According to the OLA’s website, their office is tasked with oversight and investigation into the state’s many programs. With dedicated divisions for financial audits and program evaluation, the office could grant this request and produce reports that would subsequently be used in any legislative hearings into whether or not certain MOA representatives misled the state when seeking requests for funding.
The epicenter of this particular political storm is MOA President and CEO Michael Henson, who is the only MOA official to be mentioned by name in the Davnie-Hansen letter.
If nothing else, it appears as though the state will have plenty of time to grind the gears legislative action since the MOA work stoppage doesn’t appear to be ending any time soon.
Perhaps unsurprisingly, there’s no mention in the letter about what might actually come about as a byproduct of an investigation.

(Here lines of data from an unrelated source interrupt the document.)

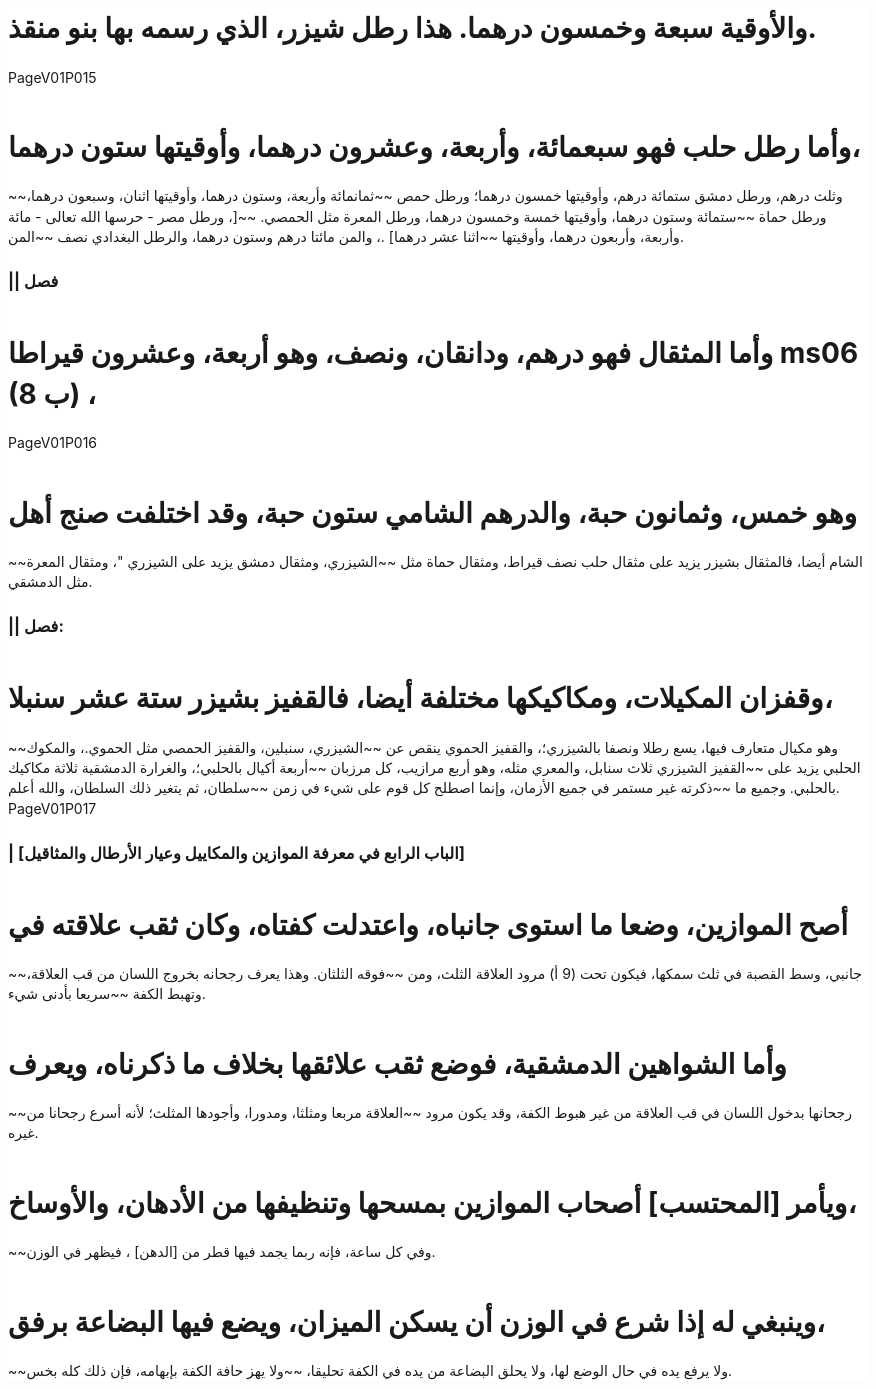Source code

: # والأوقية سبعة وخمسون درهما. هذا رطل شيزر، الذي رسمه بها بنو منقذ.
PageV01P015
# وأما رطل حلب فهو سبعمائة، وأربعة، وعشرون درهما، وأوقيتها ستون درهما،
~~وثلث درهم، ورطل دمشق ستمائة درهم، وأوقيتها خمسون درهما؛ ورطل حمص
~~ثمانمائة وأربعة، وستون درهما، وأوقيتها اثنان، وسبعون درهما، ورطل حماة
~~ستمائة وستون درهما، وأوقيتها خمسة وخمسون درهما، ورطل المعرة مثل الحمصي.
~~[، ورطل مصر - حرسها الله تعالى - مائة وأربعة، وأربعون درهما، وأوقيتها
~~اثنا عشر درهما] .، والمن مائتا درهم وستون درهما، والرطل البغدادي نصف
~~المن.
### || فصل
# وأما المثقال فهو درهم، ودانقان، ونصف، وهو أربعة، وعشرون قيراطا ms06 (8 ب) ،
PageV01P016
# وهو خمس، وثمانون حبة، والدرهم الشامي ستون حبة، وقد اختلفت صنج أهل
~~الشام أيضا، فالمثقال بشيزر يزيد على مثقال حلب نصف قيراط، ومثقال حماة مثل
~~الشيزري، ومثقال دمشق يزيد على الشيزري "، ومثقال المعرة مثل الدمشقي.
### || فصل:
# وقفزان المكيلات، ومكاكيكها مختلفة أيضا، فالقفيز بشيزر ستة عشر سنبلا،
~~وهو مكيال متعارف فيها، يسع رطلا ونصفا بالشيزري؛، والقفيز الحموي ينقص عن
~~الشيزري، سنبلين، والقفيز الحمصي مثل الحموي.، والمكوك الحلبي يزيد على
~~القفيز الشيزري ثلاث سنابل، والمعري مثله، وهو أربع مرازيب، كل مرزبان
~~أربعة أكيال بالحلبي؛، والغرارة الدمشقية ثلاثة مكاكيك بالحلبي. وجميع ما
~~ذكرته غير مستمر في جميع الأزمان، وإنما اصطلح كل قوم على شيء في زمن
~~سلطان، ثم يتغير ذلك السلطان، والله أعلم.
PageV01P017
### | [الباب الرابع في معرفة الموازين والمكاييل وعيار الأرطال والمثاقيل]
# أصح الموازين، وضعا ما استوى جانباه، واعتدلت كفتاه، وكان ثقب علاقته في
~~جانبي، وسط القصبة في ثلث سمكها، فيكون تحت (9 أ) مرود العلاقة الثلث، ومن
~~فوقه الثلثان. وهذا يعرف رجحانه بخروج اللسان من قب العلاقة، وتهبط الكفة
~~سريعا بأدنى شيء.
# وأما الشواهين الدمشقية، فوضع ثقب علائقها بخلاف ما ذكرناه، ويعرف
~~رجحانها بدخول اللسان في قب العلاقة من غير هبوط الكفة، وقد يكون مرود
~~العلاقة مربعا ومثلثا، ومدورا، وأجودها المثلث؛ لأنه أسرع رجحانا من غيره.
# ويأمر [المحتسب] أصحاب الموازين بمسحها وتنظيفها من الأدهان، والأوساخ،
~~وفي كل ساعة، فإنه ربما يجمد فيها قطر من [الدهن] ، فيظهر في الوزن.
# وينبغي له إذا شرع في الوزن أن يسكن الميزان، ويضع فيها البضاعة برفق،
~~ولا يرفع يده في حال الوضع لها، ولا يحلق البضاعة من يده في الكفة تحليقا،
~~ولا يهز حافة الكفة بإبهامه، فإن ذلك كله بخس.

Will the state ask for their money back, will this ordeal poison the well for future funding requests from arts group, or will the request become dead in the water via red tape and political shenanigans?
Time will tell.
If nothing else, and assuming they haven’t done so already, the MOA board should be taking a very close look at their state’s rules and regulations as applied to nonprofit board accountability, not to mention their directors and officers liability insurance policy (colloquially known as D&O insurance).